There are two spiritual dangers of not owning a farm; the danger that you think breakfast comes from the grocery store and that heat comes from the furnace. That thought introduces a wonderful piece of literature as he describes sawing down of an old oak tree struck by lightning. As the saw cuts through the growth rings, he describes highlights from different years and decades that the tree has witnessed. ‘We cut 1899, when the last passenger pigeon collided with a charge of shot near Babcock, two counties to the north; we cut 1898 when a dry fall, followed by a snowless winter, froze the soil seven foot deep and killed the apple trees.’

No doubt one of the continued appeal of the book is the wonderful way everyday moments are described. ‘The wind that makes music in November corn is in a hurry. The stalks hum, the loose husks whisk skyward in half-playful swirls, and the wind hurries on.’ It is a joy to read.

There is a serious message in the second half in the stories of nature from a broader canvas across America. Mechanisation, the culling of predators, hunting for sport and wider human interference in nature is beginning to impact on wildlife and their habitat. Leopold expresses concern for a ‘shrinkage in cultural values… and ethical restraints.’

The final part is possibly one of the earliest expressions of a ‘land ethic’. Leopold argues for the value of nature. Land is regarded as property. ‘The land-relation is still strictly economic, entailing privileges but not obligations.’ He suggests that individuals are members of a community of interdependent parts and that the community has to be extended to include soils, waters, plants and animals. Humanity has to move from being conquerors of the land to being ‘plain members and citizens of it.’

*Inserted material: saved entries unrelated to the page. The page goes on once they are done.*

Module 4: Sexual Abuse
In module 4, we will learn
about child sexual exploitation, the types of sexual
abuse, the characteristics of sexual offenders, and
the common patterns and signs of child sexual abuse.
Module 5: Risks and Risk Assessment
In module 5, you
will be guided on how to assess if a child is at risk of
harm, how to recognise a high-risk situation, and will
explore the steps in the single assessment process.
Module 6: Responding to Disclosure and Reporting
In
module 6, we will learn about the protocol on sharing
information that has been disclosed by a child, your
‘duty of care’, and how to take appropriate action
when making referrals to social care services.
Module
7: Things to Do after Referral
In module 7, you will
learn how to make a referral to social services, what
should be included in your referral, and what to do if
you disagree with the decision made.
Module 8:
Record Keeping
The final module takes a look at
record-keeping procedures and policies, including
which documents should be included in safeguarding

This is a foundational text of environmental ethics. I suspect Leopold would be disappointed and upset that the destruction of the wilderness habitat has continued at a pace beyond his worst nightmare. Economic self-interest continues to dominate decision making in relation to nature. Economists are beginning to include the value of nature in their models – a value that cannot often be expressed in financial terms. The Dasgupta Review published at the beginning of February 2021 has made the clear economic case for valuing biodiversity. Sadly, it is over 70 years since Leopold drew our attention to the impact that our economic self-interest is having on the environment. Back in 1949 he wrote that the ‘evolution of a land ethic is an intellectual as well as an emotional process.’ This book engages both the intellect and emotion.